Sequence Identity of Loci Disrupted by Viral Insertion

Meiotic mapping of Lvis2–Lvis4. Lvis viral insertion sites were mapped using an (SB/Le × M. spretus) F1 × SB/Le interspecific backcross previously typed for multiple markers on all mouse chromosomes (Justice et al. 1990). Partial linkage maps of chromosomes 7 (a), 13 (b), and 12 (c) are depicted. Ratios of the total number of mice exhibiting recombinant chromosomes to the total number of mice analyzed for each pair of loci (with map distances in centimorgans ± the standard error) are shown to the left of each chromosome. For markers that cosegregate, the upper 95% confidence interval is shown in parentheses. The predicted map locations of human orthologs are indicated to the right of each chromosome. References and additional information regarding human map locations can be obtained from the Mouse Genome Database (http://www.informatics.jax.org/).

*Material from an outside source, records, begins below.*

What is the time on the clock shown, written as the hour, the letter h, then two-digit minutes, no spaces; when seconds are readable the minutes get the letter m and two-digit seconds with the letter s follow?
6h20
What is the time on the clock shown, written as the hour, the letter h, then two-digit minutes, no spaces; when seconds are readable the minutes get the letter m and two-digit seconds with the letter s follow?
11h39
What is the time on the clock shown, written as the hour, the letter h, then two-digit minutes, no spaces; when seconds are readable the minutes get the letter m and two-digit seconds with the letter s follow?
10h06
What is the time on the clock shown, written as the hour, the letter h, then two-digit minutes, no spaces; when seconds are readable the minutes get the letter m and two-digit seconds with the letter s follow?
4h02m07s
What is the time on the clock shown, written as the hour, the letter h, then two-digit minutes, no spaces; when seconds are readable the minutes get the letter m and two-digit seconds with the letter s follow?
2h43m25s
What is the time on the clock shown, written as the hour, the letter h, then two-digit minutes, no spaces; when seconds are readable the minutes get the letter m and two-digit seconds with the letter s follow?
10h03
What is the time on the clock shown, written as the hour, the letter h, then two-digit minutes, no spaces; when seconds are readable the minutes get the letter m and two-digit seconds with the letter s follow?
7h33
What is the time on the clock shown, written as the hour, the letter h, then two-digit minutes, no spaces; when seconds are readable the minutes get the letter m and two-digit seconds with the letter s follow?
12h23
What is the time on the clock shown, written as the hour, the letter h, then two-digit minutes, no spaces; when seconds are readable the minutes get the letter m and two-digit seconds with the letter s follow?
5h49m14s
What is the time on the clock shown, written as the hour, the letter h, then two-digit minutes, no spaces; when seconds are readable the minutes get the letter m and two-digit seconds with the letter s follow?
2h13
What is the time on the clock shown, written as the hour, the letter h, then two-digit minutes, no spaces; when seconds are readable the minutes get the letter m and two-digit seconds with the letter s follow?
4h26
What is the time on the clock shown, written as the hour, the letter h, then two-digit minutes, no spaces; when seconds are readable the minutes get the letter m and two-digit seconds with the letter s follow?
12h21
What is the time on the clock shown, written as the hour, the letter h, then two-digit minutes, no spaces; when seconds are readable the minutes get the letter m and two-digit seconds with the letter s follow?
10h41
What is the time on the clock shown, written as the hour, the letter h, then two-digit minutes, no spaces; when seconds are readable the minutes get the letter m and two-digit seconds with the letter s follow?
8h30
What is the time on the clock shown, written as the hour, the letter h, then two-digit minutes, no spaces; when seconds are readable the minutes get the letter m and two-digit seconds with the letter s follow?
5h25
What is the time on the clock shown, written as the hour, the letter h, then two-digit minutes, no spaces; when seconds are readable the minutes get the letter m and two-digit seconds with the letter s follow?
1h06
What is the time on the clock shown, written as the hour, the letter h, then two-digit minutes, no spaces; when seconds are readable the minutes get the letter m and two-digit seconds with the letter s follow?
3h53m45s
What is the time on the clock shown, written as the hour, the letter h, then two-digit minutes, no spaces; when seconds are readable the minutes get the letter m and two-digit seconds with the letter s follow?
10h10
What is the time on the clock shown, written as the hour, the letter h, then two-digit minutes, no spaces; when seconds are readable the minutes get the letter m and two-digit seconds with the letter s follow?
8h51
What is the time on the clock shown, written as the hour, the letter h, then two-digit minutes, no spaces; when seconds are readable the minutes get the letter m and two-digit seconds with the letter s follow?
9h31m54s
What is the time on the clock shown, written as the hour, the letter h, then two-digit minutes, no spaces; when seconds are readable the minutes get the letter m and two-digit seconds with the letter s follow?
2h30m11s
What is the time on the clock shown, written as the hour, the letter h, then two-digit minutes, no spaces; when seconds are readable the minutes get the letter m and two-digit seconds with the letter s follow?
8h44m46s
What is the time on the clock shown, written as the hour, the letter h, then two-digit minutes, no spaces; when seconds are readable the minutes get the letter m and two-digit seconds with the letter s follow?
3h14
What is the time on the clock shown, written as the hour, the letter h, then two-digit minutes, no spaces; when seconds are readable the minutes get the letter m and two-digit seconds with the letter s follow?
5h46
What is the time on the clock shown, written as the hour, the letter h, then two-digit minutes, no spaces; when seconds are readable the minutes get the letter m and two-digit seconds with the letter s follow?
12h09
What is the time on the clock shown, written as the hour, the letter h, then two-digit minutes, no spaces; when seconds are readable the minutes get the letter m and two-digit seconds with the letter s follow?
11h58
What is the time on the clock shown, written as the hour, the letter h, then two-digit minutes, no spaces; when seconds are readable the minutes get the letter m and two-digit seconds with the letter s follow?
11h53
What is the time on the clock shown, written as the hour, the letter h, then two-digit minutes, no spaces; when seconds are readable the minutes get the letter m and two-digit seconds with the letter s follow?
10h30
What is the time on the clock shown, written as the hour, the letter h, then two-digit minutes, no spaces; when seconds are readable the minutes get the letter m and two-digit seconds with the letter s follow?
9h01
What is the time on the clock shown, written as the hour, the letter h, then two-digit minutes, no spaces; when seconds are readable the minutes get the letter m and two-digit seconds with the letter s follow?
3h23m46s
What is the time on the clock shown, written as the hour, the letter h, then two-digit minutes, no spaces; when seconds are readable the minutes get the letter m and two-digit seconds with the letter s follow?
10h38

VISA screening identified 186 insertion mutations from 107 tumors. To estimate the percentage of total insertion mutations identified in the current study, Southern blot hybridizations were performed using probes for selected loci. Screening at Evi3, Lvis1, Hex, Alx4, and Rel detected proviral insertions in addition to those identified by VISA, whereas no additional alterations were identified using probes for RecQ5 or Erp72 (Table ​1). These screens identified a total of 26 insertions, 17 of which were amplified and sequenced using VISA (65%). This is consistent with previous studies, which have indicated that most AKXD leukemias and lymphomas contain three to four somatic viral insertions (Mucenski et al. 1988; Gilbert et al. 1993), and suggests that although the majority of mutations have been identified, additional screening with degenerate primers targeting other restriction enzyme sequences will be necessary to identify all mutations.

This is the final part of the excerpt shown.